▶ _EXERCISE DIRECTIONS_
Quote verbatim the text read from every one of the records below, omitting the pictures.

DATASET below:

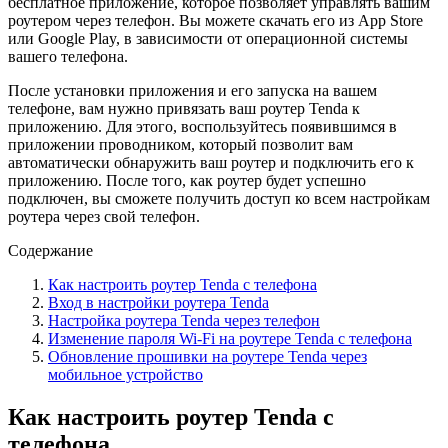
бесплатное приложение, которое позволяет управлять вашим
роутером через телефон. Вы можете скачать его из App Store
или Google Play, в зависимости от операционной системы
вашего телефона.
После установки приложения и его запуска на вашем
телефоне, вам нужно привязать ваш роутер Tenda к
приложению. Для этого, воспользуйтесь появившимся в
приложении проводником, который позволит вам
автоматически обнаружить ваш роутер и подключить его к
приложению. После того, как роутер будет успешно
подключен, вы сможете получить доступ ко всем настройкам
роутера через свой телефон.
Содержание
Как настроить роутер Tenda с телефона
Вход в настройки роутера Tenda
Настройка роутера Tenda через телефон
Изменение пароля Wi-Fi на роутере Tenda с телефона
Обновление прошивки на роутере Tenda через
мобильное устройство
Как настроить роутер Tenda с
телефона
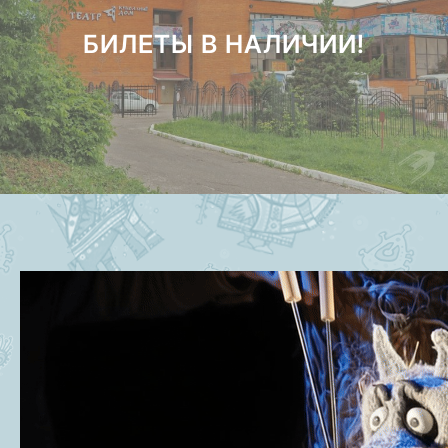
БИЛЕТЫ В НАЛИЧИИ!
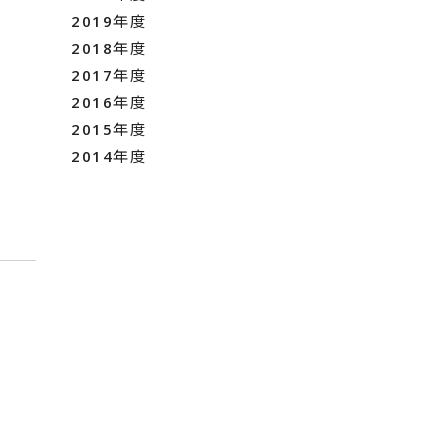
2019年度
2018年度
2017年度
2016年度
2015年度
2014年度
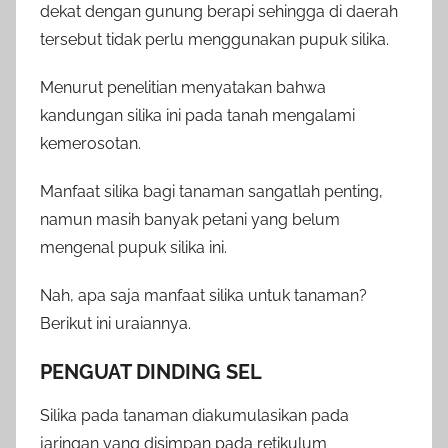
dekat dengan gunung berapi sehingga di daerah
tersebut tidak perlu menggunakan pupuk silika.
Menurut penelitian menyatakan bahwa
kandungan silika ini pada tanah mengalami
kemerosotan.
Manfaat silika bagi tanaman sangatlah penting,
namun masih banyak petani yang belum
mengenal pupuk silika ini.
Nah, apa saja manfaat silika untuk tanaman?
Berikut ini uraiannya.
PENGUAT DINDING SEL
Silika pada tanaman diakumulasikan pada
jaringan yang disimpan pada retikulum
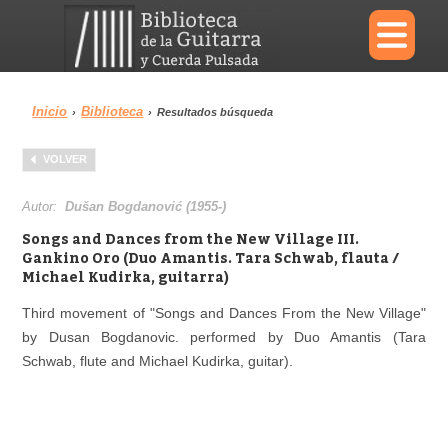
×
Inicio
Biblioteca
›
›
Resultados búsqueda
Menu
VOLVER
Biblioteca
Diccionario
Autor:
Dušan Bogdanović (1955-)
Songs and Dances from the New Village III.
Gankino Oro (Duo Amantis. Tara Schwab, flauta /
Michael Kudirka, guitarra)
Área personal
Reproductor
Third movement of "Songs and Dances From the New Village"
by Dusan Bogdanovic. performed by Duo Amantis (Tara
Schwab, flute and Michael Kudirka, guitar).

End of DATASET.

▶ _ANSWER BOX_
бесплатное приложение, которое позволяет управлять вашим
роутером через телефон. Вы можете скачать его из App Store
или Google Play, в зависимости от операционной системы
вашего телефона.
После установки приложения и его запуска на вашем
телефоне, вам нужно привязать ваш роутер Tenda к
приложению. Для этого, воспользуйтесь появившимся в
приложении проводником, который позволит вам
автоматически обнаружить ваш роутер и подключить его к
приложению. После того, как роутер будет успешно
подключен, вы сможете получить доступ ко всем настройкам
роутера через свой телефон.
Содержание
Как настроить роутер Tenda с телефона
Вход в настройки роутера Tenda
Настройка роутера Tenda через телефон
Изменение пароля Wi-Fi на роутере Tenda с телефона
Обновление прошивки на роутере Tenda через
мобильное устройство
Как настроить роутер Tenda с
телефона
БИЛЕТЫ В НАЛИЧИИ!
2019年度
2018年度
2017年度
2016年度
2015年度
2014年度
dekat dengan gunung berapi sehingga di daerah
tersebut tidak perlu menggunakan pupuk silika.
Menurut penelitian menyatakan bahwa
kandungan silika ini pada tanah mengalami
kemerosotan.
Manfaat silika bagi tanaman sangatlah penting,
namun masih banyak petani yang belum
mengenal pupuk silika ini.
Nah, apa saja manfaat silika untuk tanaman?
Berikut ini uraiannya.
PENGUAT DINDING SEL
Silika pada tanaman diakumulasikan pada
jaringan yang disimpan pada retikulum
×
Inicio
Biblioteca
›
›
Resultados búsqueda
Menu
VOLVER
Biblioteca
Diccionario
Autor:
Dušan Bogdanović (1955-)
Songs and Dances from the New Village III.
Gankino Oro (Duo Amantis. Tara Schwab, flauta /
Michael Kudirka, guitarra)
Área personal
Reproductor
Third movement of "Songs and Dances From the New Village"
by Dusan Bogdanovic. performed by Duo Amantis (Tara
Schwab, flute and Michael Kudirka, guitar).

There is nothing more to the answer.